Pentavalent iridium pyrochlore Cd2Ir2O7 : A prototype material system for competing crystalline field and spin-orbit coupling

Abstract

A new pyrochlore oxide $\mathrm{C}{\mathrm{d}}_{2}\mathrm{I}{\mathrm{r}}_{2}{\mathrm{O}}_{7}$ with an $\mathrm{I}{\mathrm{r}}^{5+}$ charge state was prepared by high-pressure techniques. Although strong spin-orbit coupling (SOC) dominates the electronic states in most iridates so that a SOC-Mott state is proposed in $\mathrm{S}{\mathrm{r}}_{2}\mathrm{Ir}{\mathrm{O}}_{4}$ in the assumption of an undistorted $\mathrm{Ir}{\mathrm{O}}_{6}$ octahedral crystalline field, the strongly distorted one in the current $\mathrm{C}{\mathrm{d}}_{2}\mathrm{I}{\mathrm{r}}_{2}{\mathrm{O}}_{7}$ exhibits a competing interaction with the SOC. Unexpected from a strong SOC limit, $\mathrm{C}{\mathrm{d}}_{2}\mathrm{I}{\mathrm{r}}_{2}{\mathrm{O}}_{7}$ deviates from a nonmagnetic and insulating $J=0$ ground state.

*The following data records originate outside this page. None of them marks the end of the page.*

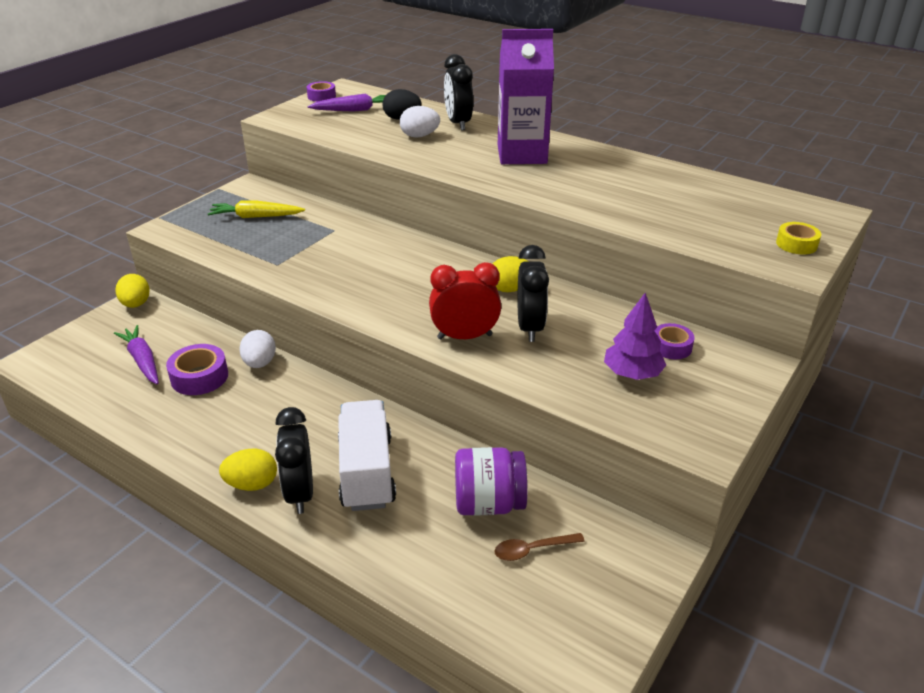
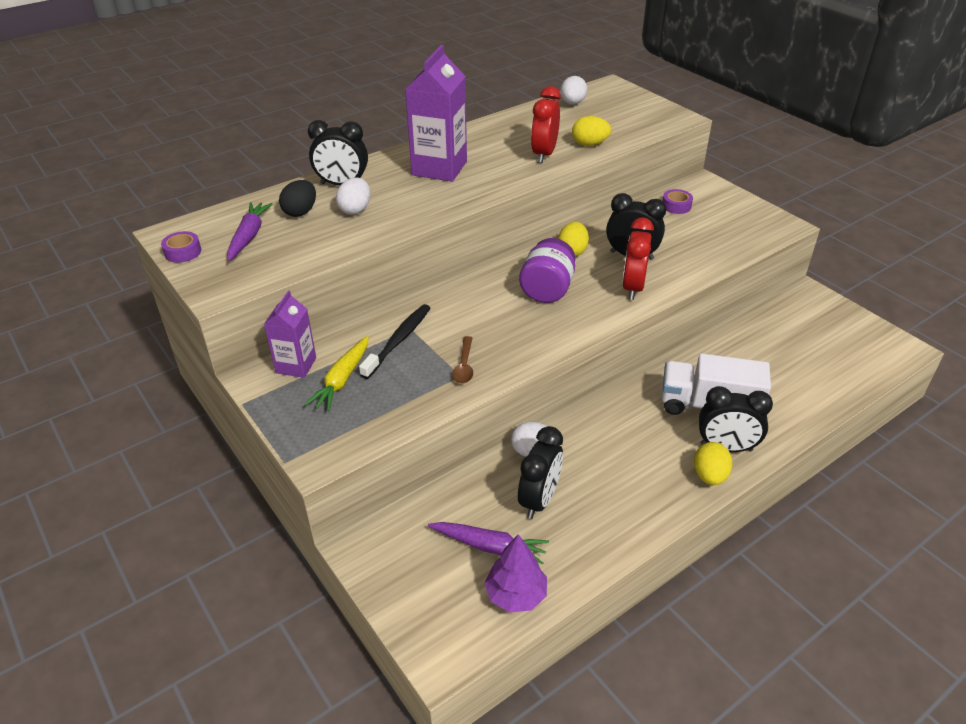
camera: 70 degrees left, 5 degrees up
purple carrot [114,325,159,385] -> purple carrot turned 150 degrees counterclockwise [428,522,549,565]
yellow egg [115,274,150,308] -> yellow egg moved to [572,116,611,146]
purple tape [166,344,228,395] -> black clock [518,426,563,519]
purple jar [455,447,528,516] -> purple jar moved to [519,238,575,303]
brown spoon [494,533,585,561] -> brown spoon moved to [452,336,473,384]
purple tree [604,293,666,380] -> purple tree moved to [484,534,547,613]
yellow tape [776,222,821,254] -> none
none -> purple carton [264,291,316,378]
none -> black toothbrush [359,304,431,379]
none -> red clock [531,86,561,163]
none -> white egg [560,76,587,105]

It displays short-range ferromagnetic correlations and metallic electrical transport properties. First-principles calculations well reproduce the experimental observation, revealing the large mixture between the ${j}_{\mathrm{eff}}=1/2$ and ${j}_{\mathrm{eff}}=3/2$ bands near the Fermi surface due to the significant distortion of $\mathrm{Ir}{\mathrm{O}}_{6}$ octahedra. This work sheds light on the critical role of a noncubic crystalline field in electronic properties which has been ignored in past studies of $5d$-electron systems.